Dès lors, quelles sont les raisons qui pourraient expliquer l’adresse faite par le Medef à propos de « l’agenda social et économique » proposé aux confédérations syndicale pour une relance du dialogue social interprofessionnel ?

On peut y voir une tentative de réhabiliter l’interprofessionnel. On l’a dit, les évolutions récentes ont vu un affaiblissement significatif du rôle des partenaires sociaux au niveau interprofessionnel. Or dans le passé, ce rôle leur conférait une légitimité et une visibilité très forte qui l’emportait sur celui des autres instances professionnelles ou locales du dialogue social. Au regard du bilan de ces dernières années, le Medef et certaines grandes confédérations réformistes tentent manifestement de réhabiliter le dialogue social interprofessionnel, dans l’espoir notamment de retrouver une visibilité réelle surtout dans une société où les médias occupent désormais un rôle central[8]. Et de ce fait, retrouver une influence accrue auprès des pouvoirs publics mais aussi une confiance bien mise à mal auprès des salariés. Mais pris entre la place prise par l’Etat sur le terrain économique et les tendances de fond qui confortent la négociation collective au niveau local et les relations contractuelles de proximité, l’initiative du Medef risque de rester vaine et sans lendemains ; en tout état de cause, on peut douter qu’elle puisse connaître la réussite de la première « Refondation sociale ». Le contexte social, économique, juridique et politique des années 2000 n’est plus. Tout simplement.

 

[1]. Sur le lien fait entre « l’agenda social et économique » autonome proposé par Geoffroy Roux de Bézieux et la « Refondation sociale » du début du siècle, voir entre autres : « Le dialogue social interprofessionnel revient en force au Medef », Les Clés du social, 20 mars 2021.

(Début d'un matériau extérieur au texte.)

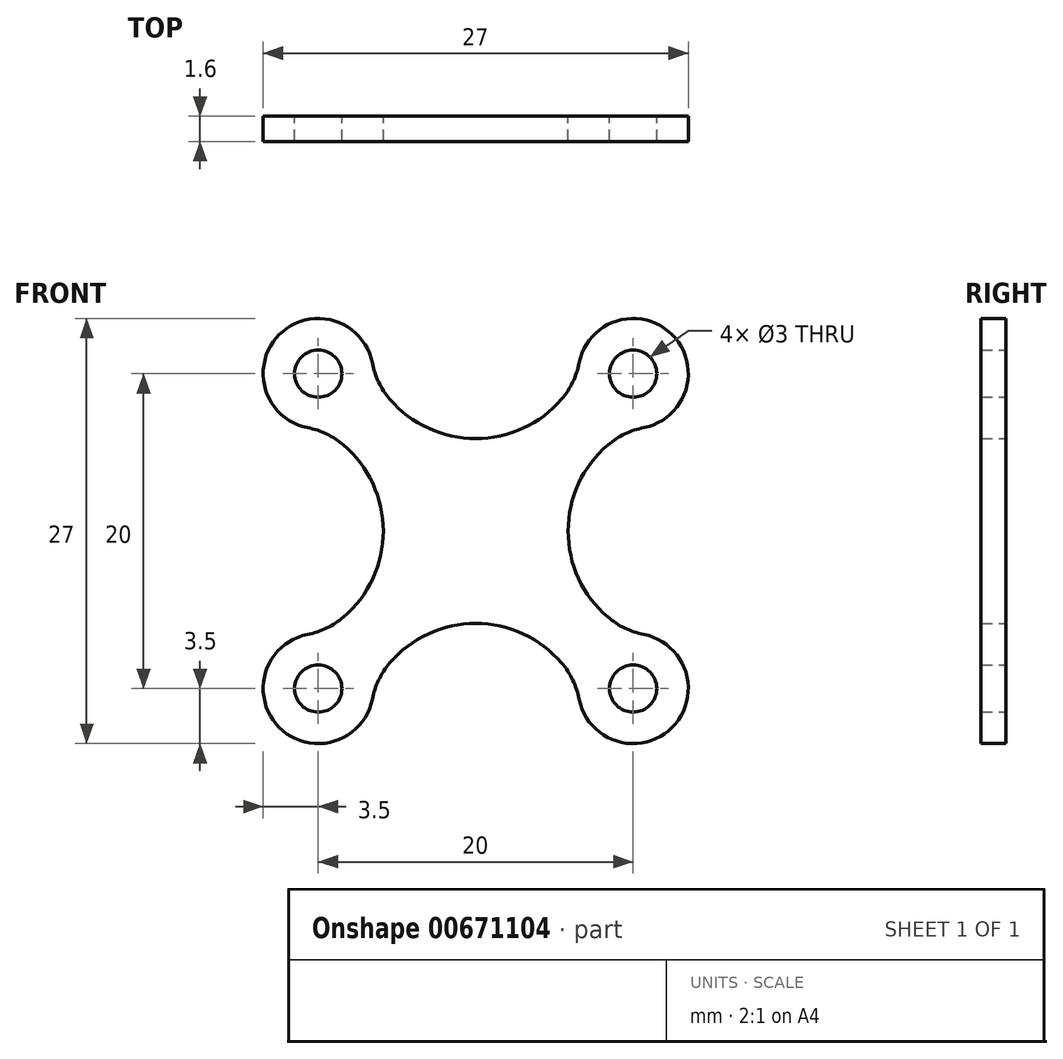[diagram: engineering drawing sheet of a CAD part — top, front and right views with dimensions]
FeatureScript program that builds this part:
annotation { "Feature Type Name" : "Feature", "Feature Type Description" : "" }
export const myFeature = defineFeature(function(context is Context, id is Id, definition is map)
    precondition{}
    {
        {
            var Q0;
            Q0=qCreatedBy(makeId("Front.planeOp"),FACE);
            var sketch = newSketch(context, id + "F0", { "sketchPlane" : qUnion([Q0])});
            skPoint(sketch, "E0.middle", {"position": v(0, 0) * mm});
            skCircle(sketch, "E1", {"center": v(-10, 10) * mm, "radius": 1.5 * mm});
            skCircle(sketch, "E2", {"center": v(10, 10) * mm, "radius": 1.5 * mm});
            skCircle(sketch, "E3", {"center": v(10, -10) * mm, "radius": 1.5 * mm});
            skCircle(sketch, "E4", {"center": v(-10, -10) * mm, "radius": 1.5 * mm});
            skArc(sketch, "E5.0", {"start": v(-10.67, -6.57) * mm, "mid": v(-12.47, -12.47) * mm, "end": v(-6.57, -10.67) * mm});
            skArc(sketch, "E6.0", {"start": v(-6.57, 10.67) * mm, "mid": v(-12.47, 12.47) * mm, "end": v(-10.67, 6.57) * mm});
            skArc(sketch, "E7.0", {"start": v(6.57, -10.67) * mm, "mid": v(12.47, -12.47) * mm, "end": v(10.67, -6.57) * mm});
            skArc(sketch, "E8.0", {"start": v(10.67, 6.57) * mm, "mid": v(12.47, 12.47) * mm, "end": v(6.57, 10.67) * mm});
            skArc(sketch, "E9", {"start": v(5.46, -8.4) * mm, "mid": v(0, -5.87) * mm, "end": v(-5.46, -8.4) * mm});
            skArc(sketch, "E10.MirrorCS", {"start": v(-8.4, 5.46) * mm, "mid": v(-5.87, 0) * mm, "end": v(-8.4, -5.46) * mm});
            skArc(sketch, "E11.MirrorCS", {"start": v(-5.46, 8.4) * mm, "mid": v(0, 5.87) * mm, "end": v(5.46, 8.4) * mm});
            skArc(sketch, "E12.MirrorCS", {"start": v(8.4, -5.46) * mm, "mid": v(5.87, 0) * mm, "end": v(8.4, 5.46) * mm});
            skPoint(sketch, "E13.visualSharp", {"position": v(6.5, -10) * mm});
            skArc(sketch, "E13.filletArc", {"start": v(6.57, -10.67) * mm, "mid": v(6.16, -9.46) * mm, "end": v(5.46, -8.4) * mm});
            skPoint(sketch, "E14.visualSharp", {"position": v(10, -6.5) * mm});
            skArc(sketch, "E14.filletArc", {"start": v(8.4, -5.46) * mm, "mid": v(9.46, -6.16) * mm, "end": v(10.67, -6.57) * mm});
            skPoint(sketch, "E15.visualSharp", {"position": v(-6.5, -10) * mm});
            skArc(sketch, "E15.filletArc", {"start": v(-5.46, -8.4) * mm, "mid": v(-6.16, -9.46) * mm, "end": v(-6.57, -10.67) * mm});
            skPoint(sketch, "E16.visualSharp", {"position": v(-10, -6.5) * mm});
            skArc(sketch, "E16.filletArc", {"start": v(-10.67, -6.57) * mm, "mid": v(-9.46, -6.16) * mm, "end": v(-8.4, -5.46) * mm});
            skPoint(sketch, "E17.visualSharp", {"position": v(-10, 6.5) * mm});
            skArc(sketch, "E17.filletArc", {"start": v(-8.4, 5.46) * mm, "mid": v(-9.46, 6.16) * mm, "end": v(-10.67, 6.57) * mm});
            skPoint(sketch, "E18.visualSharp", {"position": v(-6.5, 10) * mm});
            skArc(sketch, "E18.filletArc", {"start": v(-6.57, 10.67) * mm, "mid": v(-6.16, 9.46) * mm, "end": v(-5.46, 8.4) * mm});
            skPoint(sketch, "E19.visualSharp", {"position": v(10, 6.5) * mm});
            skArc(sketch, "E19.filletArc", {"start": v(10.67, 6.57) * mm, "mid": v(9.46, 6.16) * mm, "end": v(8.4, 5.46) * mm});
            skPoint(sketch, "E20.visualSharp", {"position": v(6.5, 10) * mm});
            skArc(sketch, "E20.filletArc", {"start": v(5.46, 8.4) * mm, "mid": v(6.16, 9.46) * mm, "end": v(6.57, 10.67) * mm});
            skSolve(sketch);
        }
        {
            var Q0;
            Q0=makeQuery(id+"F0.imprint","IMPRINT",FACE,{"disambiguationData":[TD([[makeQuery(id+"F0.imprint","IMPRINT",EDGE,{"derivedFrom":sQuery(id+"F0.wireOp",EDGE,"E1")}),-1.0]])]});
            extrude(context, id + "F1", {"entities" : qUnion([Q0]), "depth" : 1.6 * mm, "offsetDistance" : 25 * mm});
        }
    });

[2]. Par cette initiative, Ernest-Antoine Seillière élargissait considérablement le champ d’action de l’organisation patronale. Quinze années plus tôt, Henri Weber avait publié un ouvrage qui soulignait déjà le passage d’un CNPF pur « groupe de pression » en « parti de l’entreprise » et en « acteur sociétal » : Henri Weber, Le Parti des patrons. Le CNPF (1946-1986), Paris, Seuil, 1986.

[3]. « L’inversion de la hiérarchie des normes » au profit de l’entreprise donna lieu à d’importants mouvements sociaux surtout initiés par la CGT et « Solidaires » au printemps 2016 comme à l’automne 2017.

[4]. Par contre comme nous le verrons plus loin, le volontarisme actuel du politique n’a pas remis en cause les réformes du dialogue social au niveau de l’entreprise et du « local ».

[5]. Et notamment dans les grands groupes qui désormais constituent souvent un « référentiel » de plus en plus central pour beaucoup d’entreprises y compris des PME ce qui parfois ne va pas sans problème quant au rôle contractuel des autres niveaux de la négociation collective (branches d’activités et interprofessionnel). Il s’agit là d’un problème que nous ne traiterons pas ici.

[6]. Voir à ce sujet, certaines questions soulevées dans l’excellent rapport de Sandrine Cazes, Marcel Grignard et Jean-François Pilliard, Evaluation des ordonnances du 22 septembre 2017 relatives au dialogue social et aux relations de travail, Rapport intermédiaire du comité d’évaluation, Paris, France Stratégie, juillet 2020.

[7]. Parmi les très nombreuses données, citons : Baromètre annuel du dialogue social (CEVIPOF-Dialogues), vague 2019 ; voir aussi, « Les organisations patronales mal aimées des Français », Les Clés du social, juillet 2019.

[8]. Dans les années 1970, André Bergeron, secrétaire général de Force ouvrière, privilégiait de son propre fait et souvent en « solitaire » les rencontres à Matignon ou à l’Elysée. A ses yeux, ce genre d’initiatives « rapportait beaucoup plus » sur le terrain des acquis et de la crédibilité syndicale que les grèves alors nombreuses déclenchées à l’époque par la CGT et la CFDT.